* WORK ITEM
Pick up the passage about the washing machine after its last sentence and continue writing it.

* EXCERPTED TEXT

And then there is the washing machine.
It technically has an overnight timer function - load the laundry and detergent, set the program and wake up in time to hang everything out to dry to catch the longest rain-free period possible. Except that the bloody thing manages to miss the target time by hours. On either side, unpredictably. So much of plannability. Oh, and the timer isn't based on the actual time of the day (let's call this the absolute time), it is subjective, so the whole thing depends on first knowing the time you happen to be setting it up, then calculating hours until the morning, then adding a couple as buffer and then still having to either wake up at a wrong time, wait for an x amount of time for it to finish, or suffer from the too-long-wet-in-the-machine-now-smelly-and-wrinkled clothes. On top of that the "running timer" behaves in all the ways the one in the rice cooker does - jumping back and forth, getting stuck on random numbers etc. An especially peculiar situation tends to occur when setting the machine for a 10 minute blow-dry function, only to be presented with the error of "load too heavy to blow-dry", followed by the machine blow-drying while still blinking the error, for exactly 10 minutes before unlocking the door. Wait... eh??

* DATASET SECTION

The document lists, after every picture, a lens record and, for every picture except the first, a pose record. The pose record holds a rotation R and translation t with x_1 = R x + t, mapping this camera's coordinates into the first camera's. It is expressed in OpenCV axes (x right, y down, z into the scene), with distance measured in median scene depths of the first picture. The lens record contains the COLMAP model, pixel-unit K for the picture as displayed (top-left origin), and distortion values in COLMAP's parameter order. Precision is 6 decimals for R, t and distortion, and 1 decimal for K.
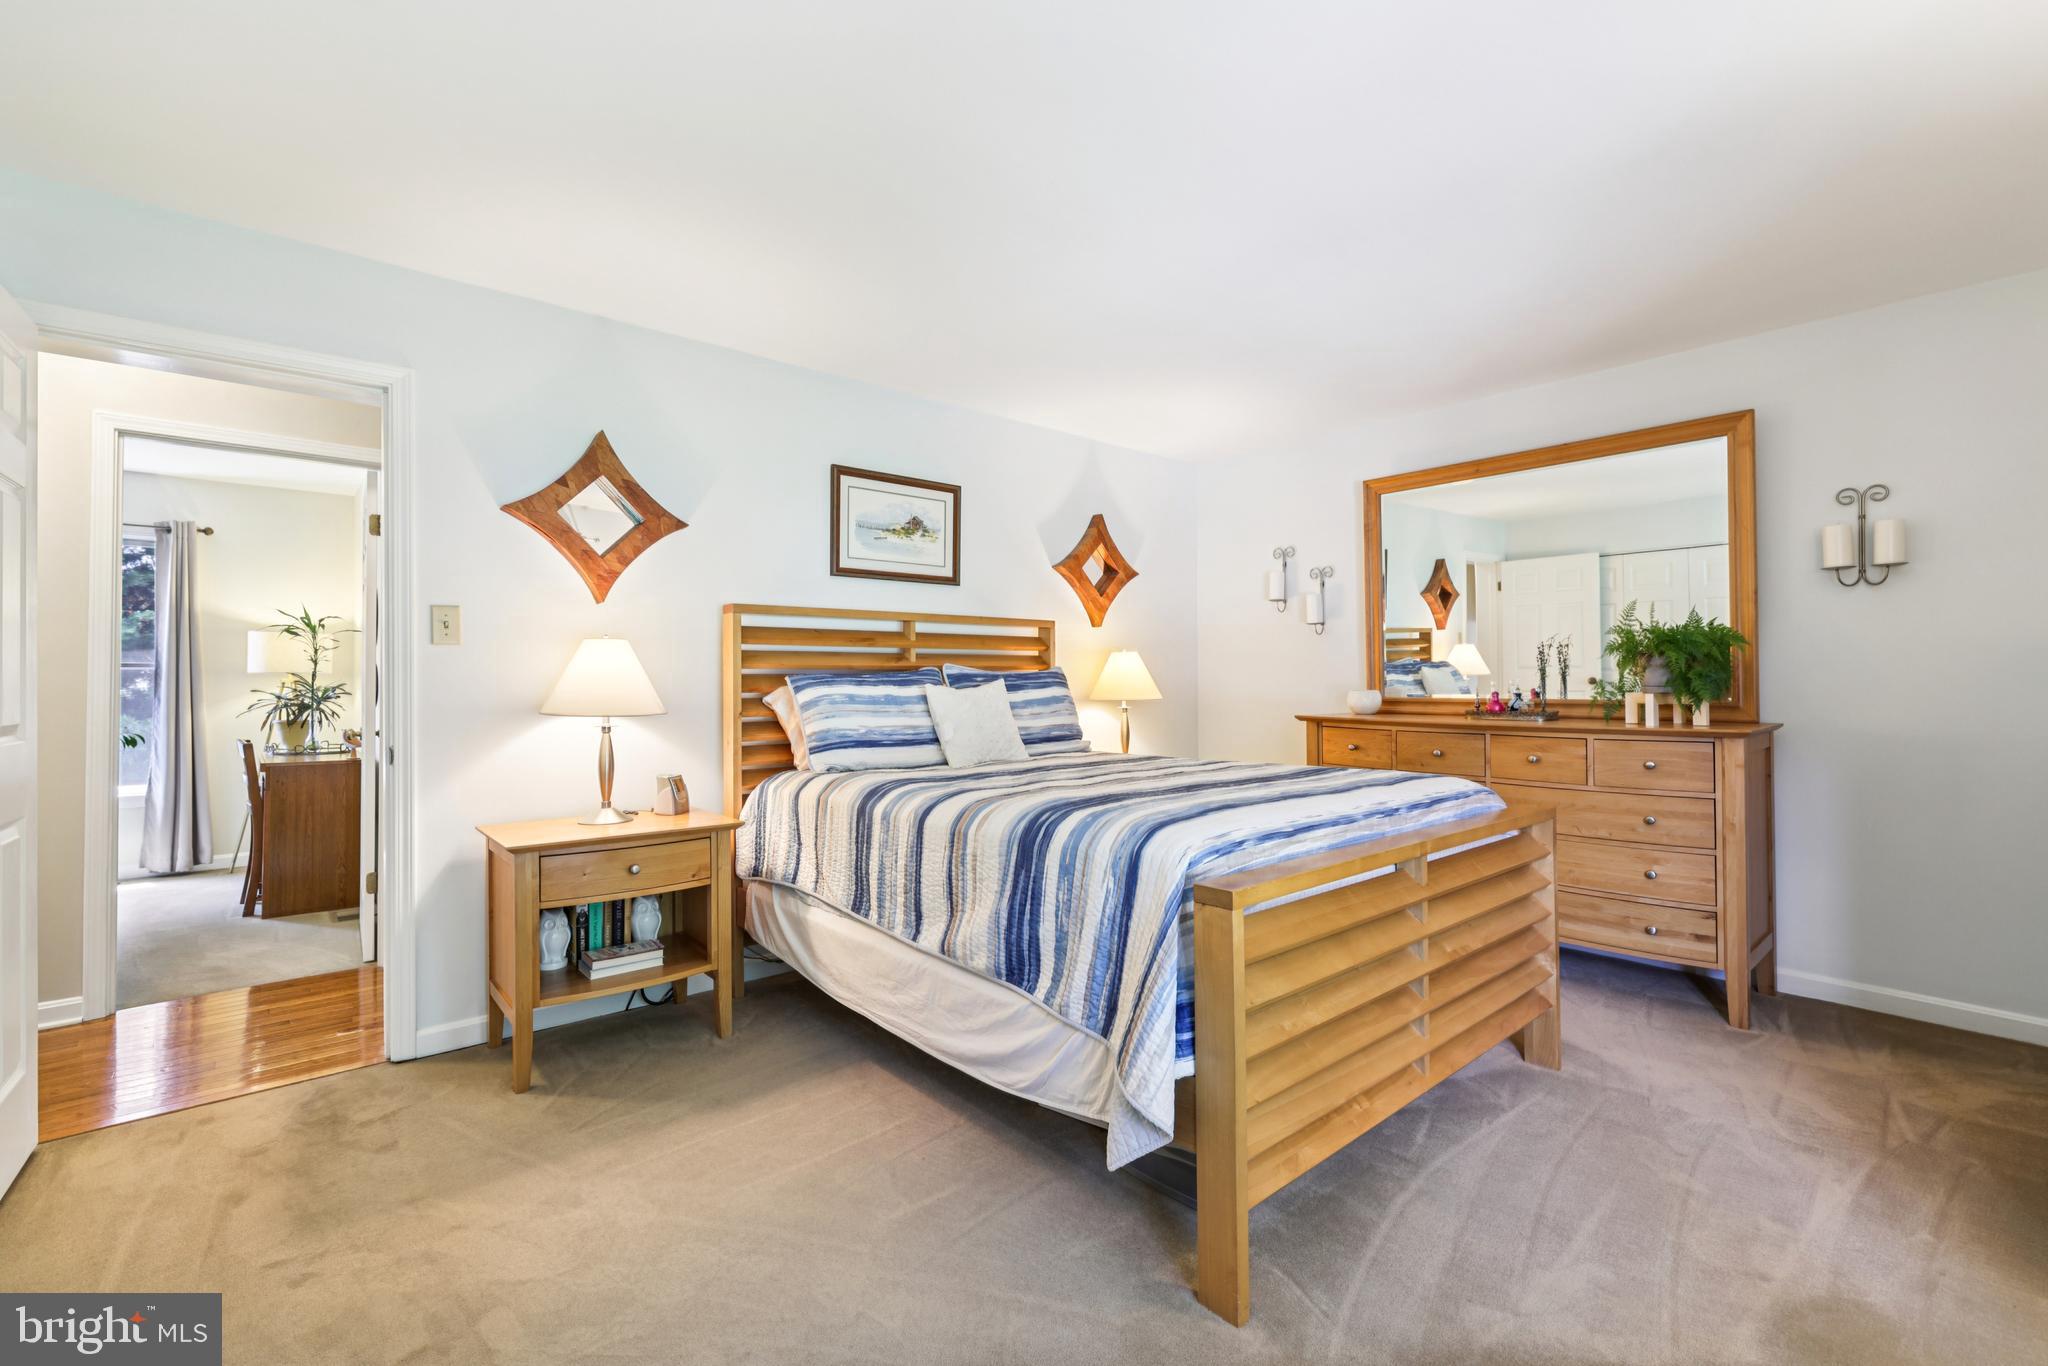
lens RADIAL K [[888.8, 0, 1017.8], [0, 888.8, 688.0], [0, 0, 1]] dist [0.000911, 0.000371]
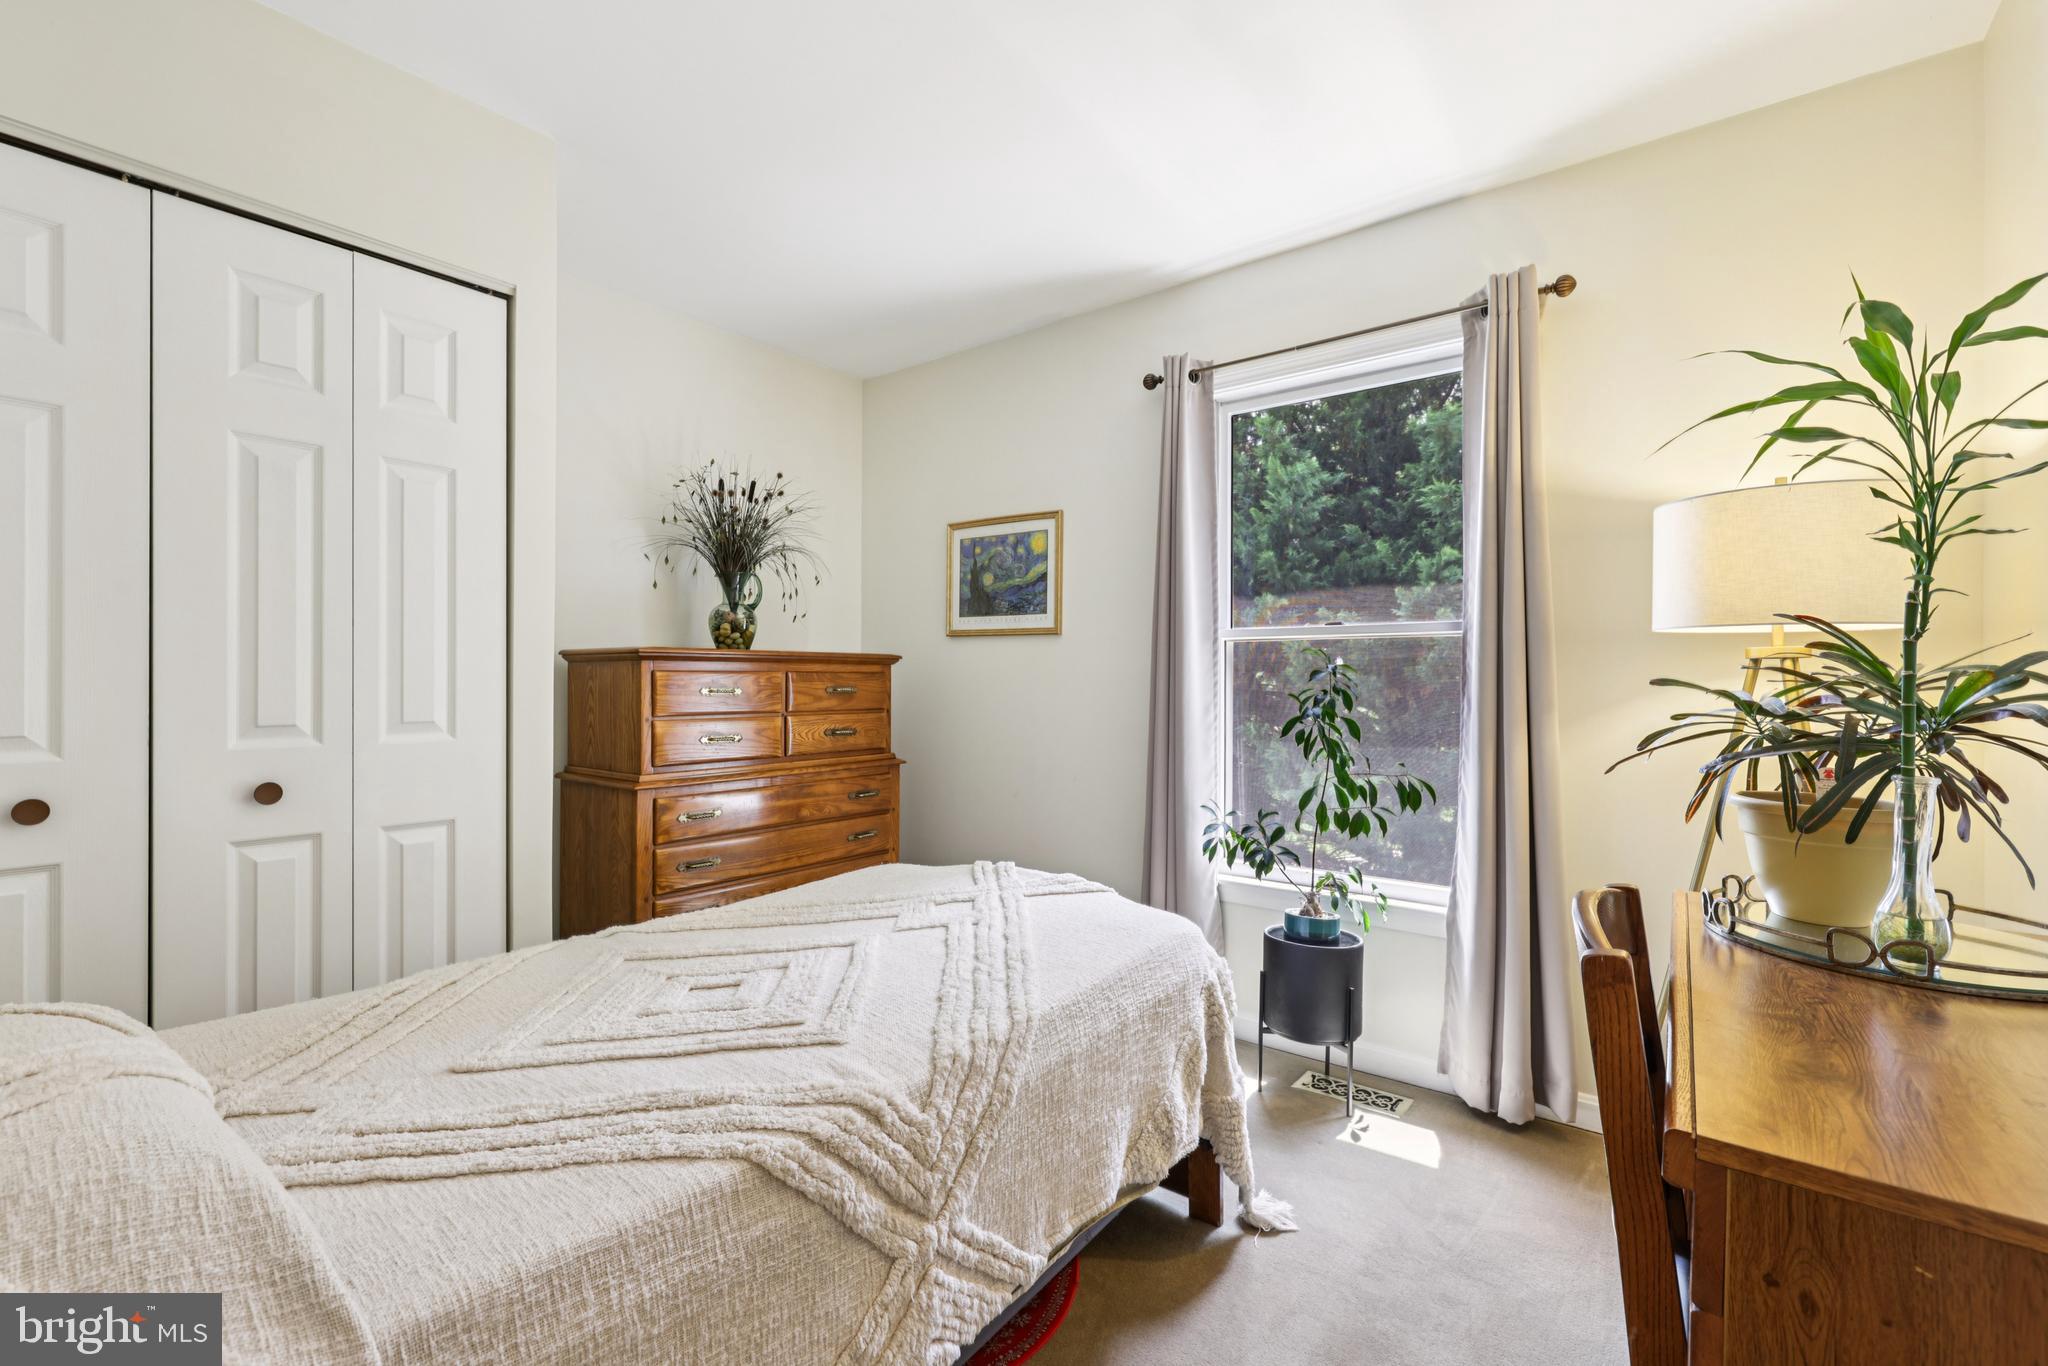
lens RADIAL K [[888.8, 0, 1017.8], [0, 888.8, 688.0], [0, 0, 1]] dist [0.000911, 0.000371]
pose [[0.213174, 0.002617, -0.977011, -1.008687], [0.004108, 0.999985, 0.003575, 0.004819], [0.977006, -0.004775, 0.213160, 1.191751]]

* RESULT OF THIS EXERCISE
And don't get me started on the temperature regulation of the thing. Because one can not simply set the washing water temperature to the desired number. Noooo, one can activate the function to add +0 up to +40 degrees of warming to whatever temperature water happens to come out of the pipes. The pipes that, like the rest of the house, has no insulation. In a climate that in the winter is at 0C and in the summer is at 40C. Who the f thinks this is a good design decision... Well, at least we have a washing machine that does, in fact, warm the water a bit. Because like some Japanese person proudly told me a while ago, washing clothes in cold water is good, because their laundry detergents are also good. Followed by wearing a shirt three times and then throwing it into trash, because it stinks to high heavens due to the biohazard that has, obviously, not been washed out with this magical cold water of theirs. The number of people in public places that stink like wet dishrags, is also absurdly high, I might add. By the way, did I mention that wearing perfume is considered rude here?
All in all, if the relatively simple electronic devices cannot manage an accurate timer, I shudder to guess what havoc all the smart-home and AI appliances can/will cause.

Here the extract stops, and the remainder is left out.